Which brings me back to my point. Matthew Yglesias writes today on the prospects of Iraqi reconcilliation, saying that:
Even if you had a political accord uniting the two major Kurdish parties, the Sadrist, Dawa, SCIRI, and a sufficient number of Sunnis, the sheer quantity of factions would be a problem. If one Shiite faction felt others were ascending at its expense, it would have an incentive to deploy Shiite maximalism to undercut its rivals' positions. Similarly if one Kurdish party saw the other gaining the upper hand. Nobody even knows what the deal is with the Sunnis.
The only way all this will reach a definite conclusion is once they factions have fought each other to a standstill. That's the course they have chosen and America isn't forcing anyone to kill anyone else, just making it easier to continue doing so at a slo-cooker pace rather than a fast boil.
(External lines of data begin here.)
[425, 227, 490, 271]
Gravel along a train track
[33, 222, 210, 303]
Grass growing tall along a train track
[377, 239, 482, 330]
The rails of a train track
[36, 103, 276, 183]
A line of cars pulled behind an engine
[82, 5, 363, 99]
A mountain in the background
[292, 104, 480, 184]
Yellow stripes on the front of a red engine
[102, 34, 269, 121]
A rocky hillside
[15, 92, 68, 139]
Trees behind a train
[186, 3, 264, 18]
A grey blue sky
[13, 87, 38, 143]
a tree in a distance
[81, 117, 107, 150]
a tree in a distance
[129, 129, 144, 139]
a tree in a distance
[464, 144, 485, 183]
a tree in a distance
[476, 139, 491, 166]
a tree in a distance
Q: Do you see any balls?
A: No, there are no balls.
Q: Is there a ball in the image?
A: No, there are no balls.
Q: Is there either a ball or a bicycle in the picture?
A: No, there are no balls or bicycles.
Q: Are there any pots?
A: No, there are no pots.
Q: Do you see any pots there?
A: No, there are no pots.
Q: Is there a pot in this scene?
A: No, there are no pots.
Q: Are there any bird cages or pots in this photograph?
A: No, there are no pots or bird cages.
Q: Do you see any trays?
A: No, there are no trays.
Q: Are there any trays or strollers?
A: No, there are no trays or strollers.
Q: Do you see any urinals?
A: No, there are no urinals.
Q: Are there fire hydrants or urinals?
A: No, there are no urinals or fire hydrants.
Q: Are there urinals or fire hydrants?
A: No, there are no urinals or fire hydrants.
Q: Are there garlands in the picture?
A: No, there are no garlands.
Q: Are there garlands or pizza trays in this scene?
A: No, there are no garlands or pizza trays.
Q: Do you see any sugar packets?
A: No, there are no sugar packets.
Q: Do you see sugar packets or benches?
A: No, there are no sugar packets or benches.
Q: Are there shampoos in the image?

If Maliki and other Iran-leaning types gain a clear ascendancy, then the U.S. has lost the chance at a friendly regional ally, despite backing Maliki. If the anti-Maliki groups win out, then they won't be well-disposed to Iran but neither will they be to America. And as long as America continues to act as referee, while also meddling at every level to try to turn Iraq into a friendly regional stronghold, there's no way any one current can come out on top.